Work instructions:
The only thing to send back is the number of lines below that hold the string "each".

(Items listed in a dataset)
================================
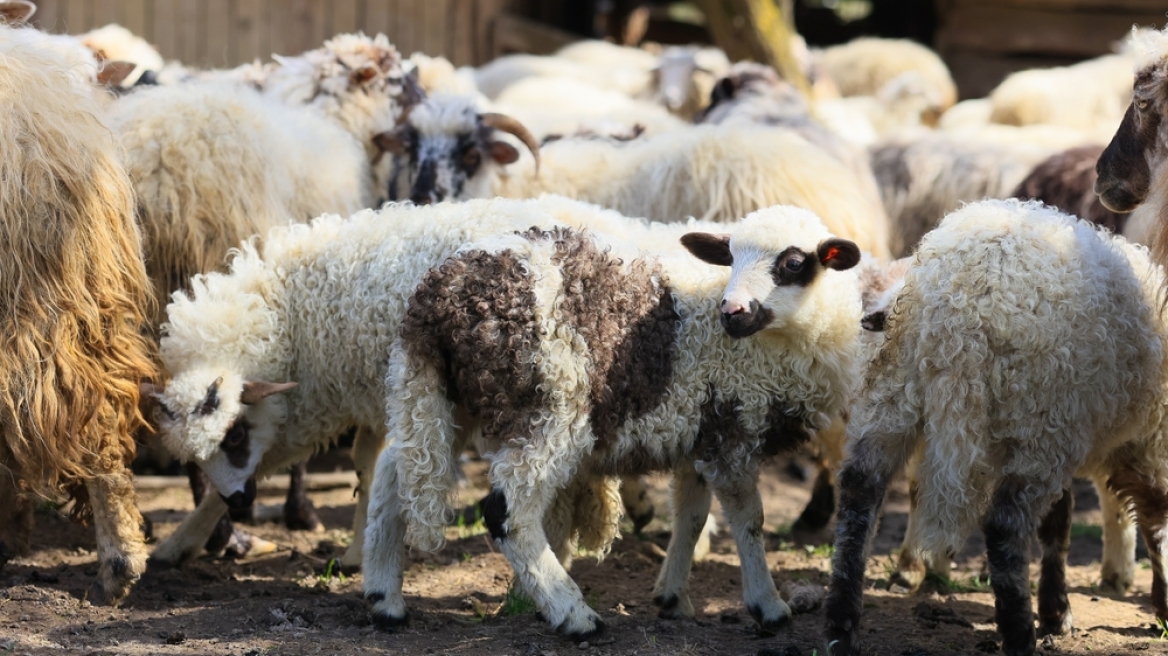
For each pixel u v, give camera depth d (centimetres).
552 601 686
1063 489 671
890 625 769
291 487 986
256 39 2114
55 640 671
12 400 713
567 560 780
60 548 900
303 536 977
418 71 1275
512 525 677
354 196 1000
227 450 774
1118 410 691
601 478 771
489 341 659
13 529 805
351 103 1142
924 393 665
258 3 2109
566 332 666
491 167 1088
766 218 702
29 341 714
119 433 757
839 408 736
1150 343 692
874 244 1070
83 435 735
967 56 2339
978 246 657
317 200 962
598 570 883
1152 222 784
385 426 783
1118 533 874
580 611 687
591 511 786
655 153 1077
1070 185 1094
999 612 657
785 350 708
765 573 733
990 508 661
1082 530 1090
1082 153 1116
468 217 777
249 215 884
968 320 646
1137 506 777
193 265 873
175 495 1091
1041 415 648
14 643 650
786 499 1189
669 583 762
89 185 741
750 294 673
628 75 1953
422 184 1059
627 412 691
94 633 691
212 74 1254
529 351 661
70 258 729
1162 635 760
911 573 864
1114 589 879
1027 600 656
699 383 700
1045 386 645
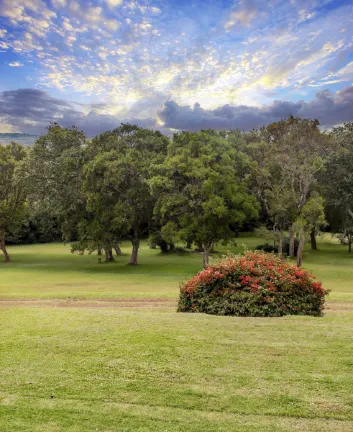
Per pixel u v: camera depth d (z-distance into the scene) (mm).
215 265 9273
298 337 6223
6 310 8984
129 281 22531
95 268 30359
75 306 12180
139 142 29844
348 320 7602
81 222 30281
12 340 6301
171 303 12188
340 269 28297
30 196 33406
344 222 37094
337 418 3854
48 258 39938
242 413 3982
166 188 24188
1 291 17984
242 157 26625
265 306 8203
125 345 5914
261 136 40969
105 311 8805
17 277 25250
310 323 7152
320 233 38125
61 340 6234
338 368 4973
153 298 13156
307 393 4344
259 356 5414
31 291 18094
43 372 5020
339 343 5906
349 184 33500
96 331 6668
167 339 6152
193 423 3811
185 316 7832
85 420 3895
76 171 30672
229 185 23562
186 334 6395
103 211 27953
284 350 5629
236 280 8875
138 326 6934
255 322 7219
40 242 58969
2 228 37656
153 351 5641
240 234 53281
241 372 4902
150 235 30062
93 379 4793
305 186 28328
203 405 4145
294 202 28219
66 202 31359
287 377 4742
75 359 5426
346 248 42688
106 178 26719
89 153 30188
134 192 26688
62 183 31609
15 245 56500
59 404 4215
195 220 23516
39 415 3994
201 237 23422
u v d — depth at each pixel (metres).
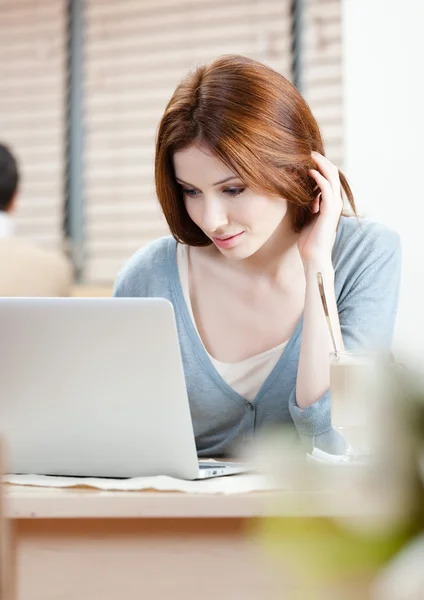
================================
Solution for this exercise:
2